What is expected growth / target price in a stock forecast?
Expected growth is the probability-weighted average return across every simulated price path the quantum model produces for a ticker at a given horizon — the model's single best-guess return, distilled from thousands of Feynman path-integral simulations. Target price is the same estimate expressed as a dollar level: today's price scaled by (1 + expected growth). Both numbers describe the center of the forecast distribution, not a guarantee.
Why the mean alone is not a signal
A positive expected growth is not, by itself, a BUY signal. The mean of a distribution says nothing about its spread: a stock with +5% expected growth and a narrow CI90 band is a very different bet from a stock with the same +5% expected growth and a CI90 band twice as wide. Quantustik always pairs expected growth/target price with the CI90 band and the growth probability (the share of simulated paths that finished above today's price) so a single point estimate never gets over-read as certainty.
Live example: AAPL's current 3-month expected growth is +12.2% from a price of $309, implying a target price around $346 — with a CI90 band of $304–$401 around that mean. See the full AAPL forecast.
How expected growth turns into a trade plan
Expected growth by itself is directionless noise unless it is combined with entry timing, an invalidation level, and a take-profit ladder — a risk-first BUY signal only fires when multiple independent signals converge and the reward-to-risk ratio clears a 2:1 bar, per Quantustik's own asymmetric-conviction policy.
Frequently asked questions
Is a positive expected growth a buy signal?

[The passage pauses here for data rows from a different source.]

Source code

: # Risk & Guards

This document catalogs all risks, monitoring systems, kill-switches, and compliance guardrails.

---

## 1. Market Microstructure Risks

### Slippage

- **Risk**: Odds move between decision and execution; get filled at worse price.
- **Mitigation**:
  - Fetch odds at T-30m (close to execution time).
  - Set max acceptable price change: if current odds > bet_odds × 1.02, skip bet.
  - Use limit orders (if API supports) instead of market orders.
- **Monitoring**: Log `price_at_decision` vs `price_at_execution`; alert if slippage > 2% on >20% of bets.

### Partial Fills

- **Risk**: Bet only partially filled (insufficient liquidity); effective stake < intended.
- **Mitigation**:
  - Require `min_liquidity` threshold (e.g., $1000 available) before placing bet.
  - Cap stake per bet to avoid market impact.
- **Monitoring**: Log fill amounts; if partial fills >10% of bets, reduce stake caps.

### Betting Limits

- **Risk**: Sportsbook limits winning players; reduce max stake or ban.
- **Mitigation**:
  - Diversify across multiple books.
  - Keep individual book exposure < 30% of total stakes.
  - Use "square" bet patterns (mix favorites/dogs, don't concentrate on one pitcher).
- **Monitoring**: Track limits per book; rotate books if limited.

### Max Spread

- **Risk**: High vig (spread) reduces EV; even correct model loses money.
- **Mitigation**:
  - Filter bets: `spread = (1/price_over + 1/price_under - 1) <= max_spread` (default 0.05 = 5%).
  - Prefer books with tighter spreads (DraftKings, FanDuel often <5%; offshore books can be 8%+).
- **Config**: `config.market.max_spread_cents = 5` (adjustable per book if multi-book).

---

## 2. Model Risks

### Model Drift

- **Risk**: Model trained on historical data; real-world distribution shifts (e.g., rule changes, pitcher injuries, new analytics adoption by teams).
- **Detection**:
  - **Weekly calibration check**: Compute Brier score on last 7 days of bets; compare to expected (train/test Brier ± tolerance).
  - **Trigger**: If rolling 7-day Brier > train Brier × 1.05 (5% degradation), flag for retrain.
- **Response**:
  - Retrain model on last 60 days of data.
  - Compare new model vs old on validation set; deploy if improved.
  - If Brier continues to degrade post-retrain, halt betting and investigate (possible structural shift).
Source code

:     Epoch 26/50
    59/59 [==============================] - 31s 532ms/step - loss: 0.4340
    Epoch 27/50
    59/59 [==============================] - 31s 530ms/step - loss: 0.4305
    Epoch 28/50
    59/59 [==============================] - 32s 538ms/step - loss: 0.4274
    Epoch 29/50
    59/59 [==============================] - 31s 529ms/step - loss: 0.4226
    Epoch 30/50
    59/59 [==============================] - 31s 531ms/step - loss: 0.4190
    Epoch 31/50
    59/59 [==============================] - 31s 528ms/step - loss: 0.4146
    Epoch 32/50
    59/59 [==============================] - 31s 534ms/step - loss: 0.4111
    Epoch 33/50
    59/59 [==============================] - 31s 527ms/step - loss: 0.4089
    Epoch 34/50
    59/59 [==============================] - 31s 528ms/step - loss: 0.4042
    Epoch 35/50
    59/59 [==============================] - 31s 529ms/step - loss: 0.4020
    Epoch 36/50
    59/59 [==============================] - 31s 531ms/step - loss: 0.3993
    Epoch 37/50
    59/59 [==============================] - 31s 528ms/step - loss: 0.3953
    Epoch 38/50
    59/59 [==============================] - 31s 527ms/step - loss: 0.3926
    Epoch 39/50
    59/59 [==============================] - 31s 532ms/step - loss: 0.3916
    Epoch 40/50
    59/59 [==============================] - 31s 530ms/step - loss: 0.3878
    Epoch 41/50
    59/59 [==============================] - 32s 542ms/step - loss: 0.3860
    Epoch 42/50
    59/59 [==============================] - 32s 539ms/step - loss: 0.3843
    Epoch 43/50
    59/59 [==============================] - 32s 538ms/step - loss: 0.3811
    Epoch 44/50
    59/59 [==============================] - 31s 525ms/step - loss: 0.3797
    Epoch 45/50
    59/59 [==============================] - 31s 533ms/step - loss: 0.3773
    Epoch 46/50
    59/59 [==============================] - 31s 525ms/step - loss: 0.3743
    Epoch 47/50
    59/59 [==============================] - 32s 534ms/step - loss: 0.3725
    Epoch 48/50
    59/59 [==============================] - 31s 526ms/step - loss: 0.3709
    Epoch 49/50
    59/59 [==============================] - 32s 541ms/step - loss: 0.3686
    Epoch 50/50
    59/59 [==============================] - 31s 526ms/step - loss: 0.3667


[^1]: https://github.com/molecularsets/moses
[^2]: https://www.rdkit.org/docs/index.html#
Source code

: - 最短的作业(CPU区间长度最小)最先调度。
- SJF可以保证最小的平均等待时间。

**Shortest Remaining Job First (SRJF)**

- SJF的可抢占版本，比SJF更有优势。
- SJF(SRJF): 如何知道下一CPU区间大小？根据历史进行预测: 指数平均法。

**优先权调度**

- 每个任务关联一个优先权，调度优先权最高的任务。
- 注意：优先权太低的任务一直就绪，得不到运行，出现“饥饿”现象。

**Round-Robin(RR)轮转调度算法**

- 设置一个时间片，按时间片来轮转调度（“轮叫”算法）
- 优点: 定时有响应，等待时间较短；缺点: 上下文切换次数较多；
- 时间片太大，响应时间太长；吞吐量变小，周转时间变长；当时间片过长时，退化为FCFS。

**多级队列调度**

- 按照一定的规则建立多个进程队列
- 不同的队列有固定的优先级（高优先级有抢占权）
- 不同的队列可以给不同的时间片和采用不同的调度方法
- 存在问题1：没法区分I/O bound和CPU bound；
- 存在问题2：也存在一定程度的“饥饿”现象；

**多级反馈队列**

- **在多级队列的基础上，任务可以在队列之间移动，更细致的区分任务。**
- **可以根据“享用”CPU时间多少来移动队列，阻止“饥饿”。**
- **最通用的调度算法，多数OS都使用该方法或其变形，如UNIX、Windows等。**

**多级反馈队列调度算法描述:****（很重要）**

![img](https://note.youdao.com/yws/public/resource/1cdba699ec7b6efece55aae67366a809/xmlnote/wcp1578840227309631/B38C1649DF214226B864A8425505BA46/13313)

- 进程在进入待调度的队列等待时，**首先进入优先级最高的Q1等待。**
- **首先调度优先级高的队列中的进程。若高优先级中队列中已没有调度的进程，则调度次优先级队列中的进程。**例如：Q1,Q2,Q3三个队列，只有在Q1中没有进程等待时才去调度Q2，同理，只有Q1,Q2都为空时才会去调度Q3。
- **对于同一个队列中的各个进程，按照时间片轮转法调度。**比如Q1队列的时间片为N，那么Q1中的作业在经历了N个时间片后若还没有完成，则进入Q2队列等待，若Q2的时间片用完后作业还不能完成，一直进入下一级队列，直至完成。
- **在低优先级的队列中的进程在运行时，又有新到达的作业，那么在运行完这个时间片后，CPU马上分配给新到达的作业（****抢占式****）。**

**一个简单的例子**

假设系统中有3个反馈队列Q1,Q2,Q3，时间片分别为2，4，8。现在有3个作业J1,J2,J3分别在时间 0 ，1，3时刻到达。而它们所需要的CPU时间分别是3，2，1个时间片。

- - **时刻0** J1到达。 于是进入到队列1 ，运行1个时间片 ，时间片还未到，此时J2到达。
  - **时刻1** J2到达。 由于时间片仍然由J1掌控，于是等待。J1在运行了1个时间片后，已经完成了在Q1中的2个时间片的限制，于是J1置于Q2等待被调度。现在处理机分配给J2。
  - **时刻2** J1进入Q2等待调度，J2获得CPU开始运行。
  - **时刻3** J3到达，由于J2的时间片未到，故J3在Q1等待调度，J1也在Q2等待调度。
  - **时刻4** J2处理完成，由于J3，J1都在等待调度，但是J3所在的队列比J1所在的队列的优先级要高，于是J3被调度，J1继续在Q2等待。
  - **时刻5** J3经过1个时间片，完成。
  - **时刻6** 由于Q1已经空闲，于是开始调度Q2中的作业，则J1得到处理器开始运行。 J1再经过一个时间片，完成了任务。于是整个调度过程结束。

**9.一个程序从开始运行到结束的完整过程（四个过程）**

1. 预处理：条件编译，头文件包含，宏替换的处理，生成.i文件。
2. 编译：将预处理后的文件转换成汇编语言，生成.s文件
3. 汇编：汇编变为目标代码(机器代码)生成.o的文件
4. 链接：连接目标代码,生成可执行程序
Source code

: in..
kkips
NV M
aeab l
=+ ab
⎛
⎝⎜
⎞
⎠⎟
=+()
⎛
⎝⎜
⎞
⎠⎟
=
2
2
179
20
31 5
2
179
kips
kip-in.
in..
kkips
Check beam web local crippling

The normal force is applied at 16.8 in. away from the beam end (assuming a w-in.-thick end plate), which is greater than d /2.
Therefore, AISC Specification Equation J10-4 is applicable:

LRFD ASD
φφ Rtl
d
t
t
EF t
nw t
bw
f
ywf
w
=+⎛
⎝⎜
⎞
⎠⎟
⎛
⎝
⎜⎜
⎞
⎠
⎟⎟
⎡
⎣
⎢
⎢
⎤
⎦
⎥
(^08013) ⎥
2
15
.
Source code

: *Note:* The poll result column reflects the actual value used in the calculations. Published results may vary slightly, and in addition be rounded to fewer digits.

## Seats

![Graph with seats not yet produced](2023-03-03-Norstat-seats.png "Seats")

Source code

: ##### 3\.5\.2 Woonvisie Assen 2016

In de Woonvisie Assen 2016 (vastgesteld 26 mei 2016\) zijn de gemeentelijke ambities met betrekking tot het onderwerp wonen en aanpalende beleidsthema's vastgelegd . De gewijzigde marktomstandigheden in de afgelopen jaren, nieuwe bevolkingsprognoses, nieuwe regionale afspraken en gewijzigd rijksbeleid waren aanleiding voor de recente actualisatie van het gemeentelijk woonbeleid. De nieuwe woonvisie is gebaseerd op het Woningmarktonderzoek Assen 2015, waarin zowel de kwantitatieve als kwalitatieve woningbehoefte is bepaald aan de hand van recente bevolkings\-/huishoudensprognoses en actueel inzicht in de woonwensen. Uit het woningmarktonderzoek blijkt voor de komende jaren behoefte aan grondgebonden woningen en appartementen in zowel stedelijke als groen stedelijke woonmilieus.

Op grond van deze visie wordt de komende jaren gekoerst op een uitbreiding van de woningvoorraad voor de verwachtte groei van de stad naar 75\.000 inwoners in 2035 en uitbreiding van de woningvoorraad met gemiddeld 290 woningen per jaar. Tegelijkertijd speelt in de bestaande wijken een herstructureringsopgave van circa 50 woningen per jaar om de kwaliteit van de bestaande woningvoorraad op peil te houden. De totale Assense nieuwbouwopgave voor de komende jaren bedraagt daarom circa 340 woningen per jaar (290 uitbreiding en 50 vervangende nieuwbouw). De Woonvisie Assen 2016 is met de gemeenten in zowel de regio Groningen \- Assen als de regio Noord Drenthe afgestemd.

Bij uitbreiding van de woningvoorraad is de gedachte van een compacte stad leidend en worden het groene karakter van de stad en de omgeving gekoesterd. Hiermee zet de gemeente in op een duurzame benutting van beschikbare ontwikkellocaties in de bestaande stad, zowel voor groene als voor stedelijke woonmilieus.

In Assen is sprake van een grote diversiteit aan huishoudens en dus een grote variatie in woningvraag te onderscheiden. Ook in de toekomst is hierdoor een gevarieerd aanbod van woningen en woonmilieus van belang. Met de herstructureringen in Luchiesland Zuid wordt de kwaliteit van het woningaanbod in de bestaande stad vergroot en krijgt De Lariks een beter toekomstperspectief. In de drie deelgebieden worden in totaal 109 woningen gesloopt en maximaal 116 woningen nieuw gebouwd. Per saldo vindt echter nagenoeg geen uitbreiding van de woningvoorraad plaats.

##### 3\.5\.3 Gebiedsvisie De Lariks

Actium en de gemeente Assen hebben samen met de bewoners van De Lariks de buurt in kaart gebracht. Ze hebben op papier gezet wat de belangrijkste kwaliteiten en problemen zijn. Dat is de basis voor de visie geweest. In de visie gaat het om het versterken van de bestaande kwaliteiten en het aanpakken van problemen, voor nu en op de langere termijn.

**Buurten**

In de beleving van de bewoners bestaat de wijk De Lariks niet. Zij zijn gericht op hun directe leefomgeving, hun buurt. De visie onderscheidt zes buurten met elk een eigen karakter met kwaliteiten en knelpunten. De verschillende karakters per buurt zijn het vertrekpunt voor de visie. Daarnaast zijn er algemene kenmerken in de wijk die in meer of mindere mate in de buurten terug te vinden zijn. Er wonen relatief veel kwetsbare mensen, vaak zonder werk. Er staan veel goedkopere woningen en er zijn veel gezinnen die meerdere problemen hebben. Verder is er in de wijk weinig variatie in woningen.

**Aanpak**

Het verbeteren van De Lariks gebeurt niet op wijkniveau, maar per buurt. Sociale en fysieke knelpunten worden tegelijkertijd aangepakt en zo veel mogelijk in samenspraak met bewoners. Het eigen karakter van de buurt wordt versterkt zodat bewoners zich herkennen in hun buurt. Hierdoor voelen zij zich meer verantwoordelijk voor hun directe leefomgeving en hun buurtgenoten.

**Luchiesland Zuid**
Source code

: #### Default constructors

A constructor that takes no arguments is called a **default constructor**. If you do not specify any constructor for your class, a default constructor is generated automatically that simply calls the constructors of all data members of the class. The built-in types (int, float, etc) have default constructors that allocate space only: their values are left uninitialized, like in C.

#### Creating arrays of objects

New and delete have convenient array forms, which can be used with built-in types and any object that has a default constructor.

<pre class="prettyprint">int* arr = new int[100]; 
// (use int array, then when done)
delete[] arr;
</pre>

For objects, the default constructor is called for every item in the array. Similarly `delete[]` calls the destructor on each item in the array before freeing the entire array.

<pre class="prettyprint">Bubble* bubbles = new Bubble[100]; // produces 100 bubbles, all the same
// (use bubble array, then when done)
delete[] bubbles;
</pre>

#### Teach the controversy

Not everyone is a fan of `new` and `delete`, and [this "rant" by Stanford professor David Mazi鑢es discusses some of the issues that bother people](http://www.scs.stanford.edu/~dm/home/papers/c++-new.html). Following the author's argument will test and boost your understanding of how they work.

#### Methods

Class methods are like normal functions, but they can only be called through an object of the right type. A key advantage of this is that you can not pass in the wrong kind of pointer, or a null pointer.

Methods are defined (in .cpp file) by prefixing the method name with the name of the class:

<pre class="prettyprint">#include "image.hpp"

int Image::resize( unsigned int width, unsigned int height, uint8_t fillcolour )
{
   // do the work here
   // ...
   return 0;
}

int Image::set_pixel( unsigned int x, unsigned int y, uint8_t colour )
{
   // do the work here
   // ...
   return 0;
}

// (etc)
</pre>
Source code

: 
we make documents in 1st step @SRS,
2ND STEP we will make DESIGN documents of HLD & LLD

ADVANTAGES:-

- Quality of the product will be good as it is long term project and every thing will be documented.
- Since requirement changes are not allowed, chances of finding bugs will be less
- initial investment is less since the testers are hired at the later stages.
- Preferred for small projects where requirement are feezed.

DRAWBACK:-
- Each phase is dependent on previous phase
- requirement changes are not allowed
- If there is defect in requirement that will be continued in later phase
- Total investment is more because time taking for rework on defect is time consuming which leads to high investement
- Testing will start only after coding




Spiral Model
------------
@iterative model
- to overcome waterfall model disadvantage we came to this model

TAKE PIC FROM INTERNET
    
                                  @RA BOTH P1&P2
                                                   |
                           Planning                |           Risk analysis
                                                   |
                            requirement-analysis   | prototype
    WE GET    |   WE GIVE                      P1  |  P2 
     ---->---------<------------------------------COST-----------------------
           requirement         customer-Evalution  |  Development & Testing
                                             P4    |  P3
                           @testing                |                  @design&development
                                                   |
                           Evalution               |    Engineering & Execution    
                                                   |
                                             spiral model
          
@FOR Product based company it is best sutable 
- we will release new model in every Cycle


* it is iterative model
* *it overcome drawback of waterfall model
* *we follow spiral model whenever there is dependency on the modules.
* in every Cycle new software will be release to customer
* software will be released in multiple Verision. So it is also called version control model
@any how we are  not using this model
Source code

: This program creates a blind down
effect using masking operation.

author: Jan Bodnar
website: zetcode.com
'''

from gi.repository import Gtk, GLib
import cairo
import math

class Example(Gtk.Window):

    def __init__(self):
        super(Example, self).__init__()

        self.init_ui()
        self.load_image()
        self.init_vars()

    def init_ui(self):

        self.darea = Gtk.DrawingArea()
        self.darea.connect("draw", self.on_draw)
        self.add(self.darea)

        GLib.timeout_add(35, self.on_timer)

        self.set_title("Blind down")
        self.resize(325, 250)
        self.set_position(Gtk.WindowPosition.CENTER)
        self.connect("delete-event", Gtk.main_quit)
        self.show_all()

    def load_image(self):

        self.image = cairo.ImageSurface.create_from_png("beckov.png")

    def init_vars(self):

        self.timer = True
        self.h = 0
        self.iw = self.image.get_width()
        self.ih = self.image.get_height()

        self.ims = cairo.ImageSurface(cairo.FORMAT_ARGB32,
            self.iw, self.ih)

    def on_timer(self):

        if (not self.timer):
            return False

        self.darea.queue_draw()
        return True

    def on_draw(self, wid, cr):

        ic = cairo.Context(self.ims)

No. Expected growth is the mean of a probability distribution, not a signal — it must be read alongside the CI90 band and growth probability to understand the spread of likely outcomes.
How is target price calculated?
Target price is today's price scaled by (1 + expected growth), where expected growth is the probability-weighted mean return across the model's simulated price paths at the chosen horizon.
What's the difference between expected growth and growth probability?
Expected growth is the mean return across all simulated paths; growth probability is the share of those paths that finish above today's price — a distribution can have a small positive mean while most paths are still below the current price.
Educational research only — not investment advice.